-
Pinchy
Simple, Pure HTTP Messaging
-
Day 1: Finish line
First thing’s first
We admit it; we’re a bit late.
Next thing’s more fun
Our application today is called Pinchy. It absolutely has room to grow - but for now, we’ll give you a rundown of what it’s all about: think of Pinchy as a simple, pure HTTP message sending protocol.
You, or your friend, or any other whitelisted* person can use POST requests to send messages to one another. A message would ideally be anything - text, data-blobs, images, video - but for simplicity we’ve ended up tuning this down to 4k-max blobs of text (per message) today. The request you make has the following parameters:
username, password, recipient, data
Meaning you authenticate, say who you’re sending to, and provide the object to be sent. Dead easy. Now things get cool on top of it:
Your messages are accessible through just an HTTP GET, with your username as a parameter. Your messages are stored in a database and transmitted to you as XML Objects – RSS2/Atom/our own Feed schema at the moment, and we’ll likely end up implementing JSON soon.

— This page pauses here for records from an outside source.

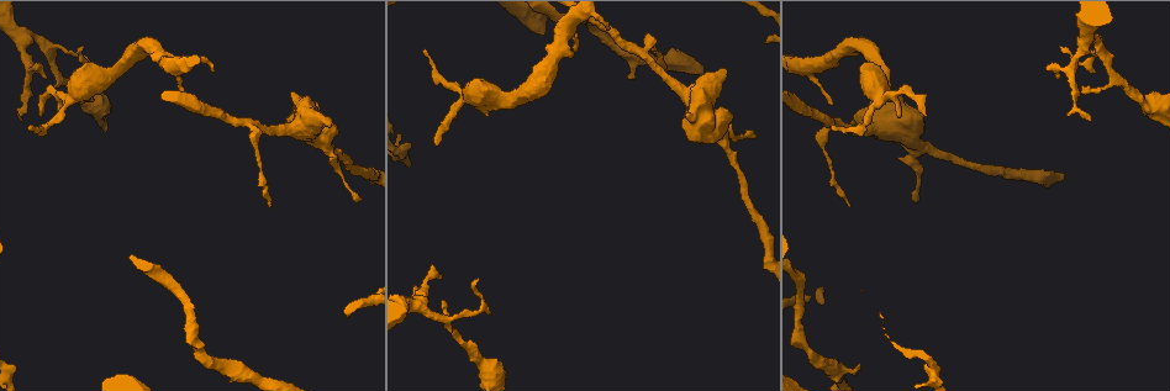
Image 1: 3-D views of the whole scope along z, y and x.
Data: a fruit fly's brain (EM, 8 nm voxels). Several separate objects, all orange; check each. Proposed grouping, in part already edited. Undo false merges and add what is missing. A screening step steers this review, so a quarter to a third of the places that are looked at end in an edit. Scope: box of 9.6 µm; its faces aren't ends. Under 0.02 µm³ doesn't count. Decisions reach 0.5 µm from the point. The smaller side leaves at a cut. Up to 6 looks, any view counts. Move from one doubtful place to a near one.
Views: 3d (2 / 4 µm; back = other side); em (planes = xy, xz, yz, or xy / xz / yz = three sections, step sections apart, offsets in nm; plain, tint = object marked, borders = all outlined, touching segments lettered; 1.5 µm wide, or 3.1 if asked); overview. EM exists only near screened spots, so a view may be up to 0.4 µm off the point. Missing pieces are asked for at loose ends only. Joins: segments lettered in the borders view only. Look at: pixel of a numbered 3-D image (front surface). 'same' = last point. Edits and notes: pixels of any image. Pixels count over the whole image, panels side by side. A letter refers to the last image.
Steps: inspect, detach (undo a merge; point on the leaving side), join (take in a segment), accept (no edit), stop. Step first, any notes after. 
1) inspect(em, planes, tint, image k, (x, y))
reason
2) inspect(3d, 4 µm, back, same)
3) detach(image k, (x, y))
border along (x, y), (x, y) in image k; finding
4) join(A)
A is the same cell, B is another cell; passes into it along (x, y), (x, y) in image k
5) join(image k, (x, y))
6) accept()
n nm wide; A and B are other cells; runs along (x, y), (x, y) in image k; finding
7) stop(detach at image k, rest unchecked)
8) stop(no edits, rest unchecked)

inspect(em, xz, step 8, borders, image 1, (1061, 47))
tapers out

This means that you effectively have an RSS feed that your friends* can publish to. The big idea here is a very easy to use, rich channel of data that we’ve opened.
This is a simple, pure HTTP message sending protocol. To write to it, it’s just an authenticated HTTP POST. To read from it, it’s just an unauthenticated HTTP GET. Reliably communicating ‘when you want it’ information across platforms is surprisingly hard, and it shouldn’t be. Now it isn’t, because Pinchy makes it easy.
We wrote an API first
That may not be super meaningful to some people, but we hope you see the use: we’ve built something that allows us to do more interesting things. By using it continuously, we’ll both prove its utility and increase its robustness and power.

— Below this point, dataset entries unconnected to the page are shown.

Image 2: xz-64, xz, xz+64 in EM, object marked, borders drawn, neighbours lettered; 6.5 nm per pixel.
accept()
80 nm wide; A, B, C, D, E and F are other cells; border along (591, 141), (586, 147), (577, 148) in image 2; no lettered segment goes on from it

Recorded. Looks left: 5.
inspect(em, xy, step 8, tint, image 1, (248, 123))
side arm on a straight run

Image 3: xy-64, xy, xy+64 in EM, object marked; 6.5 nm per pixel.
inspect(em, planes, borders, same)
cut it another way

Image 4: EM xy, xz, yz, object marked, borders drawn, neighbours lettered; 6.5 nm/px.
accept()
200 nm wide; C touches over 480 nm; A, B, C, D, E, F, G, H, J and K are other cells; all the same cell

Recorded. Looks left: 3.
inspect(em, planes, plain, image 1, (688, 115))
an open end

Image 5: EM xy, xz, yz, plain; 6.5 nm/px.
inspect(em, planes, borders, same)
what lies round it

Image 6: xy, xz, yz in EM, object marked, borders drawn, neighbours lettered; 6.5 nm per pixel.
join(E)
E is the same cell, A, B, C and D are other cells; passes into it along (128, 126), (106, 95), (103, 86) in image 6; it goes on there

We have several ideas for applications that will use Pinchy. In fact, we started out working on one of them today, but all threw our hands up when we realized we’d want to figure out this communication scheme first anyway. Having a simple, straightforward HTTP messaging system will allow us to do some excellent stuff in the days ahead - unified notifications, location-based services, globally available statuses, getting in contact across devices and services, and things we haven’t thought of yet.
Why so late?
There’s several reasons we ran late today. Two reasons are that we had a lot of initial setup to do and took some time to hit our stride, but the strongest reason is that this application was really hard to make, because it’s actually useful.
Pinchy is dead-simple to use and has a small code footprint. We spent the lion’s share of our time today solidifying just what we were building, how it had to work, how it could be extended, and ultimately why this is useful at all.
We’ll be improving Pinchy as we use it over the next few days, but the basic message system is available and operational in the /api directory on our github. We’ve built a few small services to test it - notifications delivered from IRC, publication to multiple clients, and integration with twitter/facebook/generic chat over Jabber were made as tests, but none of these are the App. The App is the API.
* - whitelisted, friends: This should be configurable to be public or users of your choosing.
(edit: just informationally, this was posted a few hours after most of us are asleep. We’re not crazy people, here.)Sun, 06 Mar 2011 04:00:00 -
Day 1 rolls past midnight.Sun, 06 Mar 2011 00:15:44
-
Day 1 in pictures... [cont'd]
Hard at work.
Forget technical problems - deciding where to order food from was a process in itself.
Sat, 05 Mar 2011 22:16:30 -
Day 1: Progress
The Guelph Seven are off to a loud start!
Bells and whistles announced our arrival at 349 this morning – we moved upstairs and got right down to work. Ideas were drawn up on a whiteboard and evaluated by two factors: feasibility and impact (you can see our influence from the original 7cubed project). We aligned them in a 2D grid and decided to focus on ideas that were both highly feasible and highly useful - visibly on the top right - then voted using a cool process known as dot voting (thanks, Declan!) to determine what to work on today.
Almost immediately after making our decision, we realized that a different idea in our list would make our chosen application trivial. We soon recognized that it could be usefully applied to 2-3 other (high ranking) apps in our list, and went with it. The problem was that it was at best vaguely specified, which had kept it down in terms of feasibility earlier. This meant extended specification, but it will pay off by making subsequent apps easier to write.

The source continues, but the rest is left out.